SOURCE PASSAGE:
* * *
Disaster Preparation-drinking water

Discussion in 'Plumbing Forum, Professional & DIY Advice' started by cowboy, Sep 7, 2005.

  1. cowboy

    cowboy New Member

    The recent disaster in the Gulf area has me thinking about making preparations.
    Specifically having water available. My question is about connecting a water pressure tank to city water. I know that I would not have any water pressure; however, my main concern would be having a supply of fresh water.
    I have a whole house water filter. I've added a 2nd drinking water filter at the end of the line which connects to the ice maker and a drinking water faucet on the kitchen sink. I would tap the line after the filter and route the water through the pressure tank then continue the line on to the kitchen sink. The water in the tank would be continually replenished to keep it fresh. I would use the main shut-off to isolate my house (in the event of an emergency) from city water. If I use a back-flow preventor on the water inlet connection and I keep the tank pressurized using a 12-volt compressor then I should be able to get drinking water from my kitchen sink. I could also install a spicket that would be lower than the tank so that I could fill drinking water containers.
    My queston is to find out if a standard (basic) pressure tank could be installed on a city water line? Thanks George
  2. plumber1

    plumber1 Plumber


    Where I come from, you can't cross connect systems.
    It's illegal.
    It's a possible contamination of the city system.
    Keep your well system divorced from the community and run a separate line for drinking or watering.
    Call the building department in your area and find out............
  3. toolaholic

    toolaholic General Contractor Carpenter

    Marin Co. Ca.

    the wording is a little confusing. i believe he would be adding a large holding tank in his home,if so, how would this be cross contamination? it,s done with well holding tank,s all the time
  4. you are beating yourself up here.

    you are going to way too much trouble,,,,

    you do have a well, correct...right????

    if you already have a well, just get a HONDA generator
    that would do 220 volt to power the pump....in case the power
    were to shut down, then you got both power for your house
    and water covered..

    If not

    If you dont have a well, then most people would consider the water heater
    a source of drinking water too..Why not just install an extra holding tank
    like a water heater in line with the one you already have???
* * *
ENTRIES SUPPLIED:
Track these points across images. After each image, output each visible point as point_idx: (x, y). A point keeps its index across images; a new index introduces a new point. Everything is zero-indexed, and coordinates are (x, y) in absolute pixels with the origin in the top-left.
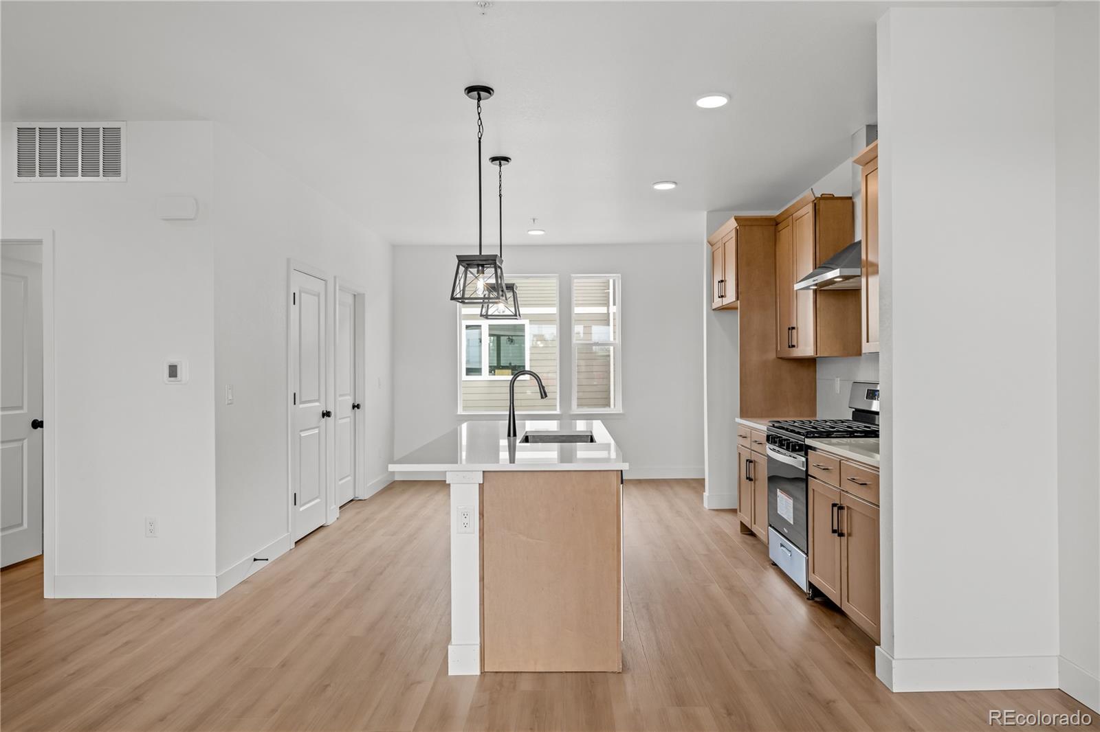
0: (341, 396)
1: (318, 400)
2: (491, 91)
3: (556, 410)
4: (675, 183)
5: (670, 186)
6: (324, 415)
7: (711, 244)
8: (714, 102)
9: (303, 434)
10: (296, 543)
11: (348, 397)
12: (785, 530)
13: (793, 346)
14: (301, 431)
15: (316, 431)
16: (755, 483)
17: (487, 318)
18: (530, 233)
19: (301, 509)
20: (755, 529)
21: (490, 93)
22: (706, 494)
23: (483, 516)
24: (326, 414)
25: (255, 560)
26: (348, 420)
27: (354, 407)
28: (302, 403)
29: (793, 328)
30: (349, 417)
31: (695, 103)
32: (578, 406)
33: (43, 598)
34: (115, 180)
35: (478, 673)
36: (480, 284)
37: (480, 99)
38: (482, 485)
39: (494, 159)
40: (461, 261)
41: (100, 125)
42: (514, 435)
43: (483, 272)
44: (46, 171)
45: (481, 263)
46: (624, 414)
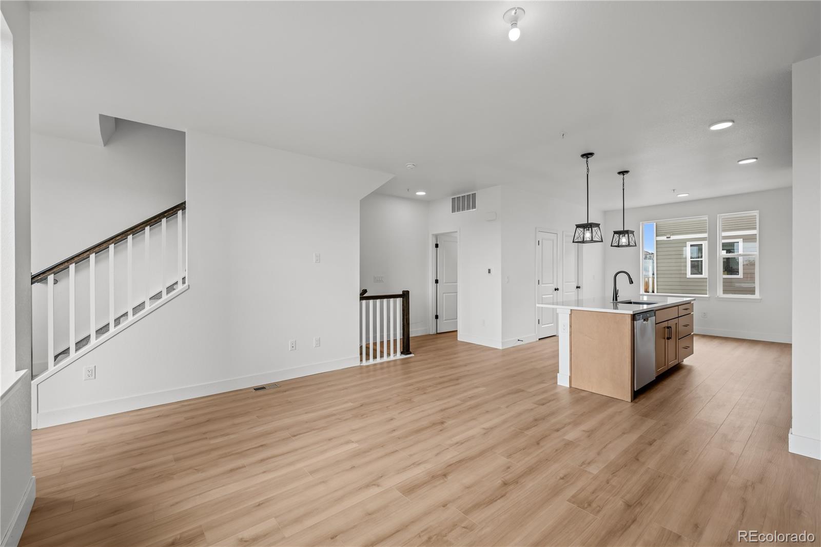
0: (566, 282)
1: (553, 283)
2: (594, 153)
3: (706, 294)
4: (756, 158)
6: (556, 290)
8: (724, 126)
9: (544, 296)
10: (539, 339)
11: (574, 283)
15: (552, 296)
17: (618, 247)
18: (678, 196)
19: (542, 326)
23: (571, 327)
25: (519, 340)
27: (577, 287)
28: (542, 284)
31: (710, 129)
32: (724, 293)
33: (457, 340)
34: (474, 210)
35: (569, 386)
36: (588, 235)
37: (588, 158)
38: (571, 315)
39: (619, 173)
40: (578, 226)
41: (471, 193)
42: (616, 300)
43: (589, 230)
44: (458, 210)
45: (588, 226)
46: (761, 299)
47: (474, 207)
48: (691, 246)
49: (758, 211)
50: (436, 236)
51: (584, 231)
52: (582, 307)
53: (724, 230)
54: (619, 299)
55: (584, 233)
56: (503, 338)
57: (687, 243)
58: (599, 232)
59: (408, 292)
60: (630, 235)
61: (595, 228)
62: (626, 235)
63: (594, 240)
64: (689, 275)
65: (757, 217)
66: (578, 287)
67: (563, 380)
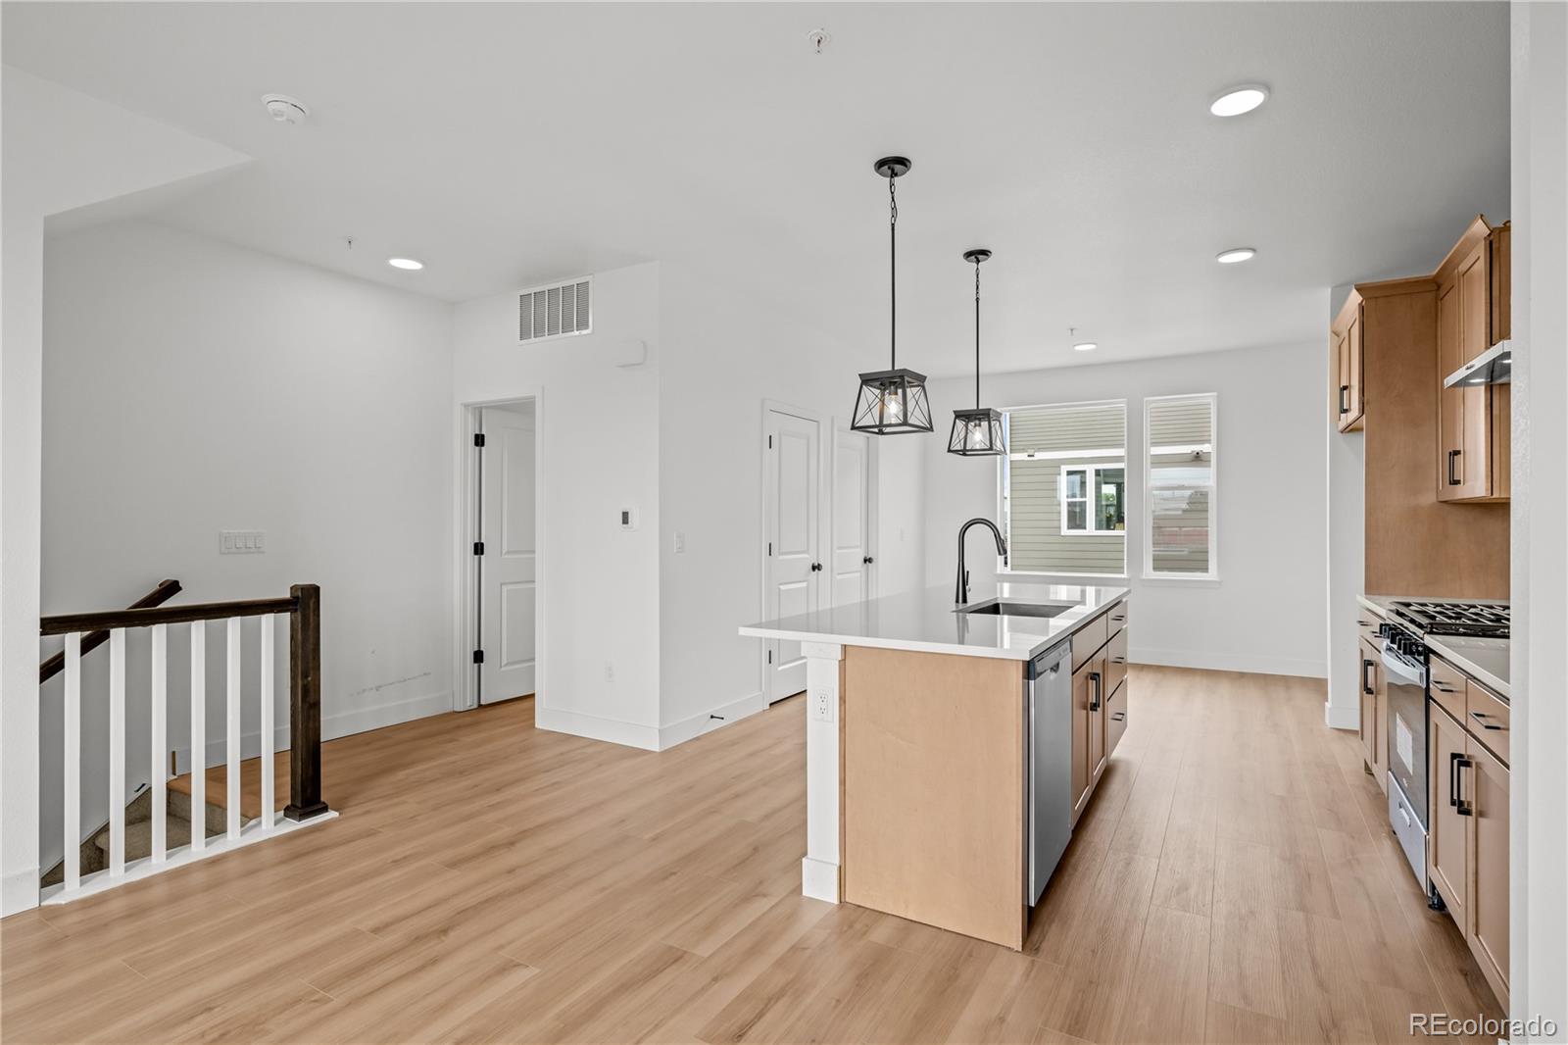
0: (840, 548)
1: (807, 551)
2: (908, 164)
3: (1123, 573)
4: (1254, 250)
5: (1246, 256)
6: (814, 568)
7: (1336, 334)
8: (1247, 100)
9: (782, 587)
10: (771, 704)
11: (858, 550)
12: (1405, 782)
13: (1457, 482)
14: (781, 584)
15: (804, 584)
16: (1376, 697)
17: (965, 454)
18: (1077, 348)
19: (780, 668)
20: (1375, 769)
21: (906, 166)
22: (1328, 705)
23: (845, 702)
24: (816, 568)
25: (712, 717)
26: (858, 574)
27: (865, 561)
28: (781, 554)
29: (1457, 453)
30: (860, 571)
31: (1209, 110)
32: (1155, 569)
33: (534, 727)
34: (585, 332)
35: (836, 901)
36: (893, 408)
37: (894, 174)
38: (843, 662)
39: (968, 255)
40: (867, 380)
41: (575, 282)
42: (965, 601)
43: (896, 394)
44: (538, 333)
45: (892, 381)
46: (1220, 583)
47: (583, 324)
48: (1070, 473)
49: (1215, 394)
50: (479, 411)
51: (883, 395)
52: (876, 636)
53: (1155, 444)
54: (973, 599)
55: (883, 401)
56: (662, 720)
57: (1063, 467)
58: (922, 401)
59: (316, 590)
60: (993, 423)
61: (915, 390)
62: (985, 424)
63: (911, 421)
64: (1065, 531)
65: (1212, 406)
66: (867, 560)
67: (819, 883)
* * *
WORK TO COMPLETE:
A) In the plumbing forum thread, what would cowboy use to keep the pressure tank pressurized?
B) Please explain, using the plumbing forum thread, why plumber1 says systems can't be cross connected.

SOLUTIONS FOR EACH TASK:
A) A 12-volt compressor.

B) Plumber1 says cross connecting systems is illegal where they come from. It could also contaminate the city water system.